Tech ping please.
9 is a very nice browser. Although the the Firefox 4.7 build is really nice too but with far more features.
They tested Chrome 6. The current version is Chrome 8 so maybe Chrome has caught up.
Firefox is becoming more of a clunker.
It has become bloated, slow, and is still a memory hog.
I recently ran a ISP speed test out of Firefox. Latency was in the 200ms range. The same test using Chrome shows the latency in the 60ms range.
I currently use Firefox 3.6.3. I tried some of the later versions, and they were so filled with crap that they would no longer run on my old XP computer.
Firefox and plug-ins have nice features, but it is becoming a monster to use.

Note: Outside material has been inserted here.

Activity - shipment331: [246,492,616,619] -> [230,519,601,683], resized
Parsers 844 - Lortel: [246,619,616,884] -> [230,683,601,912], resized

Nice to see IE competitive again.
I nominate this as funniest thread of the week.
Kudos to MS, but the problem with being King of the Hill is all the folks aiming to bring you down hard.
“The testing included 636 URLs identified as potentially malicious. ... Meanwhile, Internet Explorer widened the gap. Internet Explorer 8 improved its results over the previous study—increasing from an 85 percent block rate to 90 percent. Internet Explorer 9, though—which wasn’t available during the previous study—was nearly flawless. “
Folks, I’m no techie. However, in my experience, blockers regularly block sites I want to see. I was having problems accessing FreeRepublic at times, and also a number of history and religious sites.
I’m not at all sure I want a browser that decides to block websites for me. Is that what this is about, or is there something else that I’m just missing?
FWIW, my computer has only caught a virus twice this last year, and one of those was my daughter using it and clicking on an ad to ‘help’ find viruses - so I don’t feel like I’m too threatened anyways.
Maybe. But Macs are hipper.
I’ll stick with my Firefox and its WOT filter. Thanks.
Opera blocked none...the last of the pioneers...
None of this really matters. Windows is fundamentally an unsecureable operating system. I make a living removing malware and “virus-proofing” Windows computers.
The only thing that will keep malware from invading the system is to run from “standard”/”limited” accounts. Even then, malware can invade the login id itself (though it’s easy to remove because you can simply logoff the user account, logon to the admin account and delete the offending files).
Additionally, I’ve mostly solved the standard account invasion problem with a program I wrote that removes modification privilege by the user account from an additional 27 user account registry entries. So far, I’ve not had any “virus-proofed” clients that were invaded, though there’s a class of viruses that modify user-defined filetype handlers that my additional protection can’t address.
I currently use QTWeb. Wonder how it stacks up.